### What to do:
Please return the listing below from the line with "Avec Clé USB.</u></a></li>" through its last line, exactly, and include nothing else.

### Exercise inputs:
* * * * * * * * *

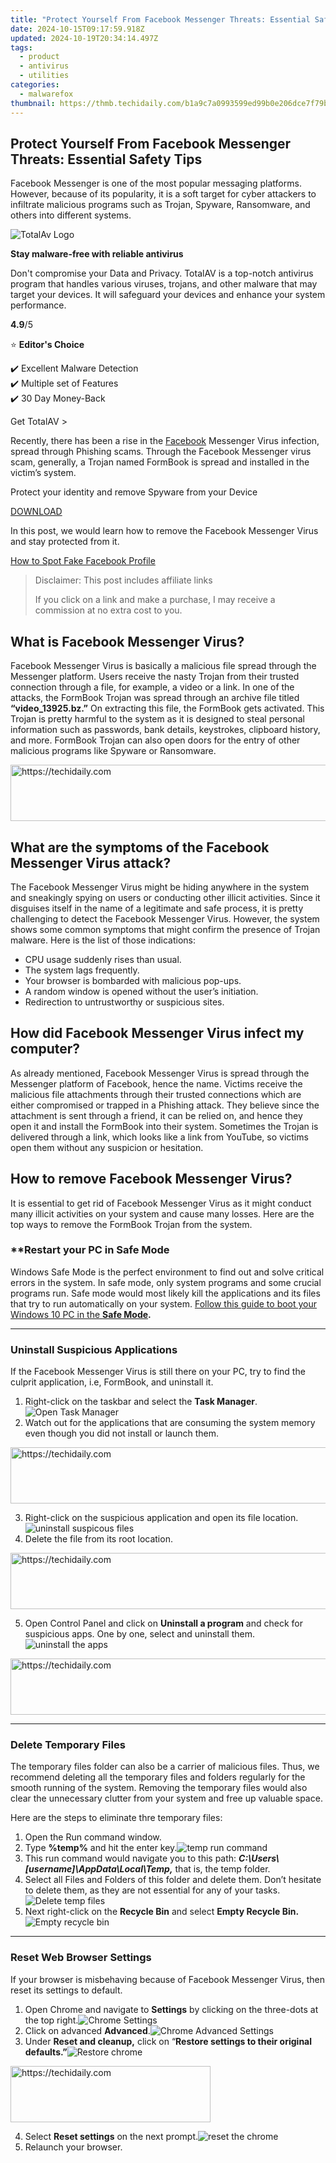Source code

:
 ```yaml
---
title: "Protect Yourself From Facebook Messenger Threats: Essential Safety Tips"
date: 2024-10-15T09:17:59.918Z
updated: 2024-10-19T20:34:14.497Z
tags:
  - product
  - antivirus
  - utilities
categories:
  - malwarefox
thumbnail: https://thmb.techidaily.com/b1a9c7a0993599ed99b0e206dce7f79b24d1d48116a23a6228f84489d96e11c6.jpg
---
```


## Protect Yourself From Facebook Messenger Threats: Essential Safety Tips

Facebook Messenger is one of the most popular messaging platforms. However, because of its popularity, it is a soft target for cyber attackers to infiltrate malicious programs such as Trojan, Spyware, Ransomware, and others into different systems.

![TotalAv Logo](https://www.malwarefox.com/wp-content/uploads/2024/02/totalav-svg.webp "totalav-svg")

**Stay malware-free with reliable antivirus**

Don't compromise your Data and Privacy. TotalAV is a top-notch antivirus program that handles various viruses, trojans, and other malware that may target your devices. It will safeguard your devices and enhance your system performance.

**4.9**/5

⭐ **Editor's Choice**

✔️ Excellent Malware Detection  
✔️ Multiple set of Features  
✔️ 30 Day Money-Back

[](https://tools.techidaily.com/malwarefox/products/) Get TotalAV > 

Recently, there has been a rise in the [Facebook](https://tools.techidaily.com/malwarefox/products/) Messenger Virus infection, spread through Phishing scams. Through the Facebook Messenger virus scam, generally, a Trojan named FormBook is spread and installed in the victim’s system.

Protect your identity and remove Spyware from your Device

[DOWNLOAD](https://tools.techidaily.com/malwarefox/products/) 

In this post, we would learn how to remove the Facebook Messenger Virus and stay protected from it.

[How to Spot Fake Facebook Profile](https://tools.techidaily.com/malwarefox/products/)

>  Disclaimer: This post includes affiliate links
>
>  If you click on a link and make a purchase, I may receive a commission at no extra cost to you.
>

## What is Facebook Messenger Virus?

Facebook Messenger Virus is basically a malicious file spread through the Messenger platform. Users receive the nasty Trojan from their trusted connection through a file, for example, a video or a link. In one of the attacks, the FormBook Trojan was spread through an archive file titled **“video\_13925.bz.”** On extracting this file, the FormBook gets activated. This Trojan is pretty harmful to the system as it is designed to steal personal information such as passwords, bank details, keystrokes, clipboard history, and more. FormBook Trojan can also open doors for the entry of other malicious programs like Spyware or Ransomware.

<!-- affiliate ads begin -->
<a href="https://appsumo.8odi.net/c/5597632/2043603/7443" target="_top" id="2043603">
  <img src="//a.impactradius-go.com/display-ad/7443-2043603" border="0" alt="https://techidaily.com" width="728" height="90"/>
</a>
<img height="0" width="0" src="https://appsumo.8odi.net/i/5597632/2043603/7443" style="position:absolute;visibility:hidden;" border="0" />
<!-- affiliate ads end -->

## What are the symptoms of the Facebook Messenger Virus attack?

The Facebook Messenger Virus might be hiding anywhere in the system and sneakingly spying on users or conducting other illicit activities. Since it disguises itself in the name of a legitimate and safe process, it is pretty challenging to detect the Facebook Messenger Virus. However, the system shows some common symptoms that might confirm the presence of Trojan malware. Here is the list of those indications:

* CPU usage suddenly rises than usual.
* The system lags frequently.
* Your browser is bombarded with malicious pop-ups.
* A random window is opened without the user’s initiation.
* Redirection to untrustworthy or suspicious sites.

## How did Facebook Messenger Virus infect my computer?

As already mentioned, Facebook Messenger Virus is spread through the Messenger platform of Facebook, hence the name. Victims receive the malicious file attachments through their trusted connections which are either compromised or trapped in a Phishing attack. They believe since the attachment is sent through a friend, it can be relied on, and hence they open it and install the FormBook into their system. Sometimes the Trojan is delivered through a link, which looks like a link from YouTube, so victims open them without any suspicion or hesitation.

## How to remove Facebook Messenger Virus?

It is essential to get rid of Facebook Messenger Virus as it might conduct many illicit activities on your system and cause many losses. Here are the top ways to remove the FormBook Trojan from the system.

### ****Restart your PC in Safe Mode**

Windows Safe Mode is the perfect environment to find out and solve critical errors in the system. In safe mode, only system programs and some crucial programs run. Safe mode would most likely kill the applications and its files that try to run automatically on your system. [Follow this guide to boot your Windows 10 PC in the **Safe Mode**](https://www.windowschimp.com/how-to-boot-windows-10-into-safe-mode/)**.**

---

### **Uninstall Suspicious Applications**

If the Facebook Messenger Virus is still there on your PC, try to find the culprit application, i.e, FormBook, and uninstall it. 

1. Right-click on the taskbar and select the **Task Manager**.  
![Open Task Manager](https://www.malwarefox.com/wp-content/uploads/2020/05/Open-Task-Manger.png)
2. Watch out for the applications that are consuming the system memory even though you did not install or launch them.

<!-- affiliate ads begin -->
<a href="https://unicoeye.pxf.io/c/5597632/2148773/18498" target="_top" id="2148773">
  <img src="//a.impactradius-go.com/display-ad/18498-2148773" border="0" alt="https://techidaily.com" width="728" height="90"/>
</a>
<img height="0" width="0" src="https://unicoeye.pxf.io/i/5597632/2148773/18498" style="position:absolute;visibility:hidden;" border="0" />
<!-- affiliate ads end -->

3. Right-click on the suspicious application and open its file location.  
![uninstall suspicous files](https://www.malwarefox.com/wp-content/uploads/2020/07/uninstall-suspicous-files.png)
4. Delete the file from its root location.

<!-- affiliate ads begin -->
<a href="https://ephamedtechinc.pxf.io/c/5597632/2130530/26400" target="_top" id="2130530">
  <img src="//a.impactradius-go.com/display-ad/26400-2130530" border="0" alt="https://techidaily.com" width="728" height="90"/>
</a>
<img height="0" width="0" src="https://ephamedtechinc.pxf.io/i/5597632/2130530/26400" style="position:absolute;visibility:hidden;" border="0" />
<!-- affiliate ads end -->

5. Open Control Panel and click on **Uninstall a program** and check for suspicious apps. One by one, select and uninstall them.![uninstall the apps](https://www.malwarefox.com/wp-content/uploads/2020/07/uninstall-the-apps.png)

<!-- affiliate ads begin -->
<a href="https://ephamedtechinc.pxf.io/c/5597632/2136613/26400" target="_top" id="2136613">
  <img src="//a.impactradius-go.com/display-ad/26400-2136613" border="0" alt="https://techidaily.com" width="728" height="90"/>
</a>
<img height="0" width="0" src="https://ephamedtechinc.pxf.io/i/5597632/2136613/26400" style="position:absolute;visibility:hidden;" border="0" />
<!-- affiliate ads end -->

---

### **Delete Temporary Files**

The temporary files folder can also be a carrier of malicious files. Thus, we recommend deleting all the temporary files and folders regularly for the smooth running of the system. Removing the temporary files would also clear the unnecessary clutter from your system and free up valuable space.

Here are the steps to eliminate thre temporary files:

1. Open the Run command window.
2. Type **%temp%** and hit the enter key.![temp run command](https://www.malwarefox.com/wp-content/uploads/2020/07/temp-run-command.png)
3. This run command would navigate you to this path: **_C:\\Users\\\[username\]\\AppData\\Local\\Temp,_** that is, the temp folder.
4. Select all Files and Folders of this folder and delete them. Don’t hesitate to delete them, as they are not essential for any of your tasks. ![Delete temp files](https://www.malwarefox.com/wp-content/uploads/2020/07/Delete-temp-files.png)
5. Next right-click on the **Recycle Bin** and select **Empty Recycle Bin.**![Empty recycle bin](https://www.malwarefox.com/wp-content/uploads/2020/07/Empty-recycle-bin.jpg)

---

### **Reset Web Browser Settings**

If your browser is misbehaving because of Facebook Messenger Virus, then reset its settings to default.

1. Open Chrome and navigate to **Settings** by clicking on the three-dots at the top right.![Chrome Settings](https://www.malwarefox.com/wp-content/uploads/2020/03/Chrome-Malware-Scanner-1.png)
2. Click on advanced **Advanced**.![Chrome Advanced Settings](https://www.malwarefox.com/wp-content/uploads/2020/05/Chrome-Malware-Scanner-2.png)
3. Under **Reset and cleanup,** click on “**Restore settings to their original defaults.”**![Restore chrome](https://www.malwarefox.com/wp-content/uploads/2020/07/Restore-chrome.png)

<!-- affiliate ads begin -->
<a href="https://wigfever.sjv.io/c/5597632/2014850/22899" target="_top" id="2014850">
  <img src="//a.impactradius-go.com/display-ad/22899-2014850" border="0" alt="https://techidaily.com" width="320" height="90"/>
</a>
<img height="0" width="0" src="https://wigfever.sjv.io/i/5597632/2014850/22899" style="position:absolute;visibility:hidden;" border="0" />
<!-- affiliate ads end -->

4. Select **Reset settings** on the next prompt.![reset the chrome](https://www.malwarefox.com/wp-content/uploads/2020/07/reset-the-chrome.png)
5. Relaunch your browser.

<!-- affiliate ads begin -->
<span id="2135471">
					<video width="864" height="1536" style="cursor:pointer"
           poster="//a.impactradius-go.com/display-clicktoplayimage/2135471.png"
           onclick="if(!this.playClicked){this.play();this.setAttribute('controls',true);this.playClicked=true;}">
	   <source src="//a.impactradius-go.com/display-ad/18498-2135471">
	   <img src="//a.impactradius-go.com/display-clicktoplayimage/2135471.png" style="border: none; height: 100%; width: 100%; object-fit: contain">
	</video>
	<div style="width:540px;text-align:center"><a href="javascript:window.open(decodeURIComponent('https%3A%2F%2Funicoeye.pxf.io%2Fc%2F5597632%2F2135471%2F18498'), '_blank');void(0);">Click here</a></div>
</span>
<img height="0" width="0" src="https://imp.pxf.io/i/5597632/2135471/18498" style="position:absolute;visibility:hidden;" border="0" />
<!-- affiliate ads end -->

---

### **Install an Antimalware and Perform a Scan**

Manually removing malware can be a tedious task, and it takes a lot of time and effort on our part. Sometimes, it may get irritated for you if you are not much into the technology. There is no need to worry; you can get a robust antimalware like MalwareFox that will scan for malware and remove it.

MalwareFox is a reliable security software that promises to protect your system and helps to handle malware and viruses. MalwareFox will scans, detect, and remove Malware and offers real-time protection. It also protects your PC from most dangerous malware such as Ransomware, Zero-Day Attack protection, Grayware, Keyloggers, etc.

1. [Download Malwarefox and install it](https://tools.techidaily.com/malwarefox/products/).
2. Perform a full system scan to get rid of every malware that is troubling your system.![MalwareFox Antimalware](https://www.malwarefox.com/wp-content/uploads/2020/02/malwarefox.png)

<!-- affiliate ads begin -->
<a href="https://unicoeye.pxf.io/c/5597632/2148772/18498" target="_top" id="2148772">
  <img src="//a.impactradius-go.com/display-ad/18498-2148772" border="0" alt="https://techidaily.com" width="728" height="90"/>
</a>
<img height="0" width="0" src="https://unicoeye.pxf.io/i/5597632/2148772/18498" style="position:absolute;visibility:hidden;" border="0" />
<!-- affiliate ads end -->

---

## How to Avoid Such Threats in The Future?

In the modern world, as things are getting more and more online, you have to be always mindful to protect your system from [malware](https://tools.techidaily.com/malwarefox/products/) programs like Facebook Messenger Virus.

Here are some tips for maintaining your system:

1. Never download unknown attachments or click on the suspicious link sent on Facebook Messenger even by your trusted connections.
2. Keep installed an allrounder antimalware program and regularly update it.
3. Do not go for the suspicious freeware downloads. Freeware programs are one of the primary malware carriers.
4. Always stick yourself to secure websites because malware usually chooses unprotected sites to initiate the attack.
5. Try to avoid opening an email attachment from an unknown source.
6. Do not fall into the trap of intriguing banner ads and pop-ups. Just clicking on them can infect your browser with a [browser virus](https://tools.techidaily.com/malwarefox/products/).

**Can I be hacked by opening a Facebook message?** 

If you download any malicious attachment or click on any suspicious links sent through Facebook Messenger then your system can be infected with a hacking tool or spyware and your [FB account can be hacked](https://tools.techidaily.com/malwarefox/products/).

**How do I get rid of a Facebook virus?** 

The best way to get rid of a Facebook virus is by installing a robust security application like MalwareFox on your device. Other options include uninstalling the suspicious applications, deleting temporary files, and more listed in this post.

## 2 thoughts on “Facebook Messenger Virus: How to Stay Safe”

1. ![](https://secure.gravatar.com/avatar/9f5931c247643e9688c235261f4fa803?s=50&d=mm&r=g)  
Mark  

<!-- affiliate ads begin -->
<a href="https://aligracehair.sjv.io/c/5597632/1972679/19272" target="_top" id="1972679">
  <img src="//a.impactradius-go.com/display-ad/19272-1972679" border="0" alt="https://techidaily.com" width="300" height="90"/>
</a>
<img height="0" width="0" src="https://aligracehair.sjv.io/i/5597632/1972679/19272" style="position:absolute;visibility:hidden;" border="0" />
<!-- affiliate ads end -->

[December 21, 2021 at 11:22 pm](https://tools.techidaily.com/malwarefox/products/)  
Thank you, well written, excellent article on viruses and malware.  
Question, how much of this info, I suspect all, applies to Android and windows smartphones and tablets?  
[Reply](https://tools.techidaily.com/malwarefox/products/)  
   * ![](https://secure.gravatar.com/avatar/c1822cf9eed216861df1fd0ef83ef912?s=50&d=mm&r=g)  
   Peter Baltazar  
   [December 23, 2021 at 11:40 am](https://tools.techidaily.com/malwarefox/products/)  
   Hello Mark  
   Thanks for your appreciation.  
   To answer your question, I would say that there are some reports that Facebook Messenger has infected Android devices. You will get almost the same symptoms mentioned in this post. However, removing the malware from Android requires a totally different approach.  
   So, for that follow this post: <https://www.malwarefox.com/remove-android-malware/>  
   [Reply](https://tools.techidaily.com/malwarefox/products/)

### Leave a Comment [Cancel reply](https://tools.techidaily.com/malwarefox/products/)

Comment

Name Email 

Save my name, email, and website in this browser for the next time I comment.

Δ

<ins class="adsbygoogle"
     style="display:block"
     data-ad-format="autorelaxed"
     data-ad-client="ca-pub-7571918770474297"
     data-ad-slot="1223367746"></ins>

<ins class="adsbygoogle"
     style="display:block"
     data-ad-client="ca-pub-7571918770474297"
     data-ad-slot="8358498916"
     data-ad-format="auto"
     data-full-width-responsive="true"></ins>

<span class="atpl-alsoreadstyle">Also read:</span>
<div><ul>
<li><a href="https://some-approaches.techidaily.com/new-the-compre-habits-of-top-reddit-posters-explained/"><u>[New] The Compre Habits of Top Reddit Posters Explained</u></a></li>
<li><a href="https://facebook-record-videos.techidaily.com/updated-enhance-viewing-experience-best-youtube-converters-to-avi-for-2024/"><u>[Updated] Enhance Viewing Experience Best YouTube Converters to AVI for 2024</u></a></li>
<li><a href="https://fox-friendly.techidaily.com/updated-from-novice-to-expert-film-cameras-you-can-trust/"><u>[Updated] From Novice to Expert Film Cameras You Can Trust</u></a></li>
<li><a href="https://fox-blue.techidaily.com/updated-from-shaky-to-steady-selecting-an-ideal-camera-gimbals-for-uavs-for-2024/"><u>[Updated] From Shaky to Steady Selecting an Ideal Camera Gimbals for UAVs for 2024</u></a></li>
<li><a href="https://facebook-record-videos.techidaily.com/updated-in-2024-customize-your-youtube-view-adjust-speed-settings/"><u>[Updated] In 2024, Customize Your YouTube View Adjust Speed Settings</u></a></li>
<li><a href="https://instagram-video-recordings.techidaily.com/updated-in-2024-instagram-sounds-ownership-policy/"><u>[Updated] In 2024, Instagram Sounds Ownership Policy</u></a></li>
<li><a href="https://win-workspace.techidaily.com/usbdvd/"><u>「USB/DVDでのシステムリカバリーディスク作成手順ガイド」</u></a></li>
<li><a href="https://twitter-videos.techidaily.com/2024-approved-engaging-with-your-audience-through-twitter-promos/"><u>2024 Approved Engaging With Your Audience Through Twitter Promos</u></a></li>
<li><a href="https://win-workspace.techidaily.com/1728489808987-windows-11/"><u>如何在Windows 11上建立復原點的簡易指南（以視覺化與命令行方式）</u></a></li>
<li><a href="https://win-workspace.techidaily.com/1728495497530-windows-server/"><u>効果的な戦略：Windows Serverのバックアップエラー修正法</u></a></li>
<li><a href="https://tech-haven.techidaily.com/can-users-trust-the-safety-of-chatgpts-operations/"><u>Can Users Trust the Safety of ChatGPT's Operations?</u></a></li>
<li><a href="https://win-blog.techidaily.com/fix-the-continuous-browser-bugs-causing-content-warnings-to-collapse-on-your-desktop/"><u>Fix the Continuous Browser Bugs Causing Content Warnings to Collapse on Your Desktop</u></a></li>
<li><a href="https://win-workspace.techidaily.com/leading-disk-sanitization-tools-for-windows-operating-systems-11-10-8-and-7/"><u>Leading Disk Sanitization Tools for Windows Operating Systems (11, 10, 8, and 7)</u></a></li>
<li><a href="https://win-workspace.techidaily.com/missing-old-yahoo-emails-learn-the-easy-steps-to-recover-them/"><u>Missing Old Yahoo Emails? Learn the Easy Steps to Recover Them!</u></a></li>
<li><a href="https://win-workspace.techidaily.com/navigating-through-windows-11s-picture-this-feature-for-efficient-screen-shot-management/"><u>Navigating Through Windows 11'S Picture This Feature for Efficient Screen Shot Management</u></a></li>
<li><a href="https://techno-recovery.techidaily.com/simple-solution-resolving-your-magic-mouses-tracking-issues/"><u>Simple Solution: Resolving Your Magic Mouse's Tracking Issues</u></a></li>
<li><a href="https://win-workspace.techidaily.com/soluzioni-per-il-problema-unita-non-supportata-sulla-macchina-da-bucato-samsung-magic-guida-completa-ai-7-migliori-passaggi/"><u>Soluzioni per Il Problema Unità Non Supportata Sulla Macchina Da Bucato Samsung Magic - Guida Completa Ai 7 Migliori Passaggi</u></a></li>
<li><a href="https://win-workspace.techidaily.com/strategie-efficaci-per-il-recupero-di-macchine-virtuali-usando-windows-server-backup/"><u>Strategie Efficaci per Il Recupero Di Macchine Virtuali Usando Windows Server Backup</u></a></li>
<li><a href="https://win-workspace.techidaily.com/tuto-guide-facile-a-suivre-pour-installer-windows-nouvelle-version-directement-en-externe-avec-cle-usb/"><u>Tuto-Guide Facile À Suivre Pour Installer Windows Nouvelle Version Directement en Externe Avec Clé USB.</u></a></li>
</ul></div>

* * * * * * * * *

### Task result:
<li><a href="https://win-workspace.techidaily.com/tuto-guide-facile-a-suivre-pour-installer-windows-nouvelle-version-directement-en-externe-avec-cle-usb/"><u>Tuto-Guide Facile À Suivre Pour Installer Windows Nouvelle Version Directement en Externe Avec Clé USB.</u></a></li>
</ul></div>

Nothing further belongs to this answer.